L’attività clinica sarà coordinato da Maria Iascone, responsabile della Sezione di Genetica Molecolare del Laboratorio di Genetica Medica dell’Ospedale Papa Giovanni XXIII di Bergamo in collaborazione con Giorgio Casari, professore ordinario di Genetica Medica all’Università Vita-Salute San Raffaele di Milano.

Iascone si occuperà di garantire l’esecuzione del sequenziamento dell’intero genoma (Whole genome sequencing - Wgs) di una sessantina di bambini e dei loro genitori; Casari, invece, effettuerà il sequenziamento sia dell’intero genoma che dell’esoma (la porzione più “informativa” del nostro patrimonio genetico) di 50 neonati e dei rispettivi genitori.

Uno degli aspetti più innovativi riguarda la valutazione dell’impatto economico sul sistema sanitario regionale grazie al supporto dell’Università Bocconi, mentre i risvolti etici, psicologici e sociali per le famiglie coinvolte e la percezione pubblica su una sua eventuale adozione saranno di competenza della Società di ricerca e consulenza in ambito socio sanitario Sinodé.

Un comitato di bioetica, invece, esaminerà le implicazioni legali relative alla sicurezza e alla privacy dei dati raccolti.

«Sono tutti aspetti abbastanza complicati, perché un’analisi di queste dimensioni apre degli scenari che, per ora, non sono stati ancora affrontati - precisa Maria Iascone - Studi simili sono stati avviati soprattutto negli Stati Uniti, con risultati però ancora “in via di sviluppo”. Di fatto, però, queste indagini oltreoceano si concentrano sulla parte prettamente di laboratorio, tralasciando tutti gli altri parametri.
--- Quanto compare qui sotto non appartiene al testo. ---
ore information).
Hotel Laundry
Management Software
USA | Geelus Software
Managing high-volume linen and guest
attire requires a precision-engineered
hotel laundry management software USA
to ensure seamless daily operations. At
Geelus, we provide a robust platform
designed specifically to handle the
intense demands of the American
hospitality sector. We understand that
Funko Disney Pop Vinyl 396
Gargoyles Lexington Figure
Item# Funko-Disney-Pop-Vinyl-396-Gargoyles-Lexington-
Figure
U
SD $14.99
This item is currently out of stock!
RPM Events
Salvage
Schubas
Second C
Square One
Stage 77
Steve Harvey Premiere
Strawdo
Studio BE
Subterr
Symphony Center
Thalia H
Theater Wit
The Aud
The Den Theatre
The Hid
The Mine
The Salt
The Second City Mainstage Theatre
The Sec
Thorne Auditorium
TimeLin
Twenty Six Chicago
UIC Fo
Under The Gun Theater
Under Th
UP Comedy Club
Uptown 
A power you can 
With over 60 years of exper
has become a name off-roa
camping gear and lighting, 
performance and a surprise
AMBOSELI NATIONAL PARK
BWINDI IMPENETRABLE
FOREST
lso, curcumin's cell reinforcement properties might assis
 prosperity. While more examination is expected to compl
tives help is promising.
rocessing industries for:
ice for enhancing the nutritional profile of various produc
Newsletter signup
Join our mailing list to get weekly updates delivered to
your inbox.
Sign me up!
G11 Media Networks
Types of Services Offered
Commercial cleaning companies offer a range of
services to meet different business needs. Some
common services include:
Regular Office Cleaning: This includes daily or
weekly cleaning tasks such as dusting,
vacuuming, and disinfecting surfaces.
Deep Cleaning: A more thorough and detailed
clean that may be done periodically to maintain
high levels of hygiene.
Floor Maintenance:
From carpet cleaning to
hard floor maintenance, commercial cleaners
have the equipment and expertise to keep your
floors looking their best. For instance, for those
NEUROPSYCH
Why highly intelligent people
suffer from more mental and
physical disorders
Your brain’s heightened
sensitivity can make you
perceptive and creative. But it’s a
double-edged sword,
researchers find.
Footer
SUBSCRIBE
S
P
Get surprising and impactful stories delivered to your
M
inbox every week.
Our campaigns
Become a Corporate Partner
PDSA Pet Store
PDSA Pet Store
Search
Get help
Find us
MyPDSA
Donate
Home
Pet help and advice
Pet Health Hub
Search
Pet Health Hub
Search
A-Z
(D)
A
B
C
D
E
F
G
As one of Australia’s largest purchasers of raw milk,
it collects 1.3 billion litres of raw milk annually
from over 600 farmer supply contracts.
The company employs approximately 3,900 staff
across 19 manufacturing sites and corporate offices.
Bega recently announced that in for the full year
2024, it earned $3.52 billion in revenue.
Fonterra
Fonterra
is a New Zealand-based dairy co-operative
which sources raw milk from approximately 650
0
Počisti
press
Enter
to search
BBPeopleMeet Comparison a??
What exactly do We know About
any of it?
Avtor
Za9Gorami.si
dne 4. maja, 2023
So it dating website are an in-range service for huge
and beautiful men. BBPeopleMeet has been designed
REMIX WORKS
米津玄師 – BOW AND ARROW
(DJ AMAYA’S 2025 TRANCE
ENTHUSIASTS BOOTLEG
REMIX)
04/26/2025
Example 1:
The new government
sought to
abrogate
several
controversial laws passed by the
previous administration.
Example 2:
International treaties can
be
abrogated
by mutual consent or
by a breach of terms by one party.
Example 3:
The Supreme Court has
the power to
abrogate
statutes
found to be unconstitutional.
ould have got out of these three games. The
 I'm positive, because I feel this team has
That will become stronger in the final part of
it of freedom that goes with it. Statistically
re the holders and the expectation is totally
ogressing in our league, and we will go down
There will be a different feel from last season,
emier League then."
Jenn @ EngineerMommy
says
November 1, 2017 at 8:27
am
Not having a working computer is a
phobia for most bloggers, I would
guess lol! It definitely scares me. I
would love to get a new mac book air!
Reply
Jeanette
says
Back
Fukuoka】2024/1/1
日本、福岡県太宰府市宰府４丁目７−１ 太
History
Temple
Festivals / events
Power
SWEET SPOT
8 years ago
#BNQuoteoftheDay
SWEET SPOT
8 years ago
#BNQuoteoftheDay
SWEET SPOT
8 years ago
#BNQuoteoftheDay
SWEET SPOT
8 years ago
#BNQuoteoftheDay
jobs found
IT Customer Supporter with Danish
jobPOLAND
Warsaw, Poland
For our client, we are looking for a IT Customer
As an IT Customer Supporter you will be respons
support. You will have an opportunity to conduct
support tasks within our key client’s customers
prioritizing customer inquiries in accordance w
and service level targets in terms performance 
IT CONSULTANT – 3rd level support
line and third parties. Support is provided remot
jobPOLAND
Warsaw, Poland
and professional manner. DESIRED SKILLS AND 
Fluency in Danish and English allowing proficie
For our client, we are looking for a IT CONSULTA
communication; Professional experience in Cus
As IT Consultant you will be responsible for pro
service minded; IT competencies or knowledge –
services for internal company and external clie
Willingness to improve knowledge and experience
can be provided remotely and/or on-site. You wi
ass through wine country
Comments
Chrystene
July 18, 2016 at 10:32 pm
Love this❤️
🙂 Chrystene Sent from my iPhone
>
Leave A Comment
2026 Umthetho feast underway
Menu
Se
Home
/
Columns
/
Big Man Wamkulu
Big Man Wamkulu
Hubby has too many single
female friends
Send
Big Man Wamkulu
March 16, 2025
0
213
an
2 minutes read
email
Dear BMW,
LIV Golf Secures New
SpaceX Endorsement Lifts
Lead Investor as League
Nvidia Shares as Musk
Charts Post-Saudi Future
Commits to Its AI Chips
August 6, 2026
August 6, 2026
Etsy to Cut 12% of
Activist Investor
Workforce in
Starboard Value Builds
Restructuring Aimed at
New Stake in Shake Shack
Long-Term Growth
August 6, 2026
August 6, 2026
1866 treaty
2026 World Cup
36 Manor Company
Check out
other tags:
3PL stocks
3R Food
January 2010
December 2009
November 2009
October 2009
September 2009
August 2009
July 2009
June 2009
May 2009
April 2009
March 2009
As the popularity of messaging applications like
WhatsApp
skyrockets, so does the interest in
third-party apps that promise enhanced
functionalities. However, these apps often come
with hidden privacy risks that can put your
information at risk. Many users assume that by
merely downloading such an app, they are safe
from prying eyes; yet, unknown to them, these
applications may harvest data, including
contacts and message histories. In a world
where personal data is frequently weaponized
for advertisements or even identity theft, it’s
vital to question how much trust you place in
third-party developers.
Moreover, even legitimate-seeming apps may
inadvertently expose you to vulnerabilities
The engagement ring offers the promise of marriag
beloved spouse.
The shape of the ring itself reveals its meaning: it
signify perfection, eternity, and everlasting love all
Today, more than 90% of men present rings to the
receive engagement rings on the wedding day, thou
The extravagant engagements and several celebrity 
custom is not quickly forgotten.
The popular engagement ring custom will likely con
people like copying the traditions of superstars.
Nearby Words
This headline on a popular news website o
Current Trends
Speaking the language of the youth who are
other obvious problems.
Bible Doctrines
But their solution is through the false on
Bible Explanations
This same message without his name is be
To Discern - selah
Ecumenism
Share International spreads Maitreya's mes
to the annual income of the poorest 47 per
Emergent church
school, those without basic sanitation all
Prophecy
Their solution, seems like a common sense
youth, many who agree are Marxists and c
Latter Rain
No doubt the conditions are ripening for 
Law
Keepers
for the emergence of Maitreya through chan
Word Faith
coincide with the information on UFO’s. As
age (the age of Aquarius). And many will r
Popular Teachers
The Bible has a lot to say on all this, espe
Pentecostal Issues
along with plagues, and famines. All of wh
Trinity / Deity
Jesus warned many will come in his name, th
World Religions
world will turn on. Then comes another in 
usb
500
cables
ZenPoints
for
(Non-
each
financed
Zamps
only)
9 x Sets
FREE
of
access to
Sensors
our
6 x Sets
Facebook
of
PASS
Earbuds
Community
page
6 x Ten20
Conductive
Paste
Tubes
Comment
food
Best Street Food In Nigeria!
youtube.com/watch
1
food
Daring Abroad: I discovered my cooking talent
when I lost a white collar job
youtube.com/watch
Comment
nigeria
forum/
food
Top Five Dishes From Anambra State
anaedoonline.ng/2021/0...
In altre parole, gli aspetti etici e di gestione di questi dati non sono ancora stati affrontati».

L’analisi che ripropone di compiere la Regione Lombardia è a tutto tondo e non può prescindere da un dibattito pubblico sul tema, in un dialogo tra scienza e società.

L’Italia, per quanto riguarda lo screening neonatale esteso è uno dei paesi più avanzati e a oggi è in grado di prevedere almeno una cinquantina di malattie. Ma in un’epoca caratterizzata da continue innovazioni delle tecniche di sequenziamento genomico è diventato inevitabile chiedersi se l’analisi completa del genoma di un neonato non possa fornire informazioni più utili rispetto a quelle fornite dallo screening neonatale “classico”, aumentando il numero delle malattie diagnosticabili precocemente.

D’altra parte, esistono già aziende private che propongono il sequenziamento più o meno completo del genoma dei neonati con la promessa di “illuminare” il loro stato di salute genetica e stabilire il rischio di sviluppare in futuro determinate malattie. Non solo quelle rare.

Una tecnica ovviamente non priva di limiti e di insidie. «Il falso positivo in genetica non è mai stato affrontato e uno dei quesiti a cui risponderà il progetto è quanti potenziali falsi positivi andiamo a mettere in evidenza analizzando il genoma intero - conclude Iascone - Nell’immaginario collettivo c’è l’idea che basti l’analisi del genoma per sapere tutto del nostro futuro, ma non funziona così. Abbinare un’eventuale variante genetica a un quadro clinico non è per niente semplice e talvolta rimane impossibile. In altre parole, si possono trovare alterazioni genetiche delle quali non sono chiare eventuali conseguenze sul piano clinico. Anche per questo è fondamentale che l’esecuzione di questi test sia sempre accompagnata da una consulenza genetica, che possa spiegare i risultati dell’esame e le sue eventuali zone d’ombra».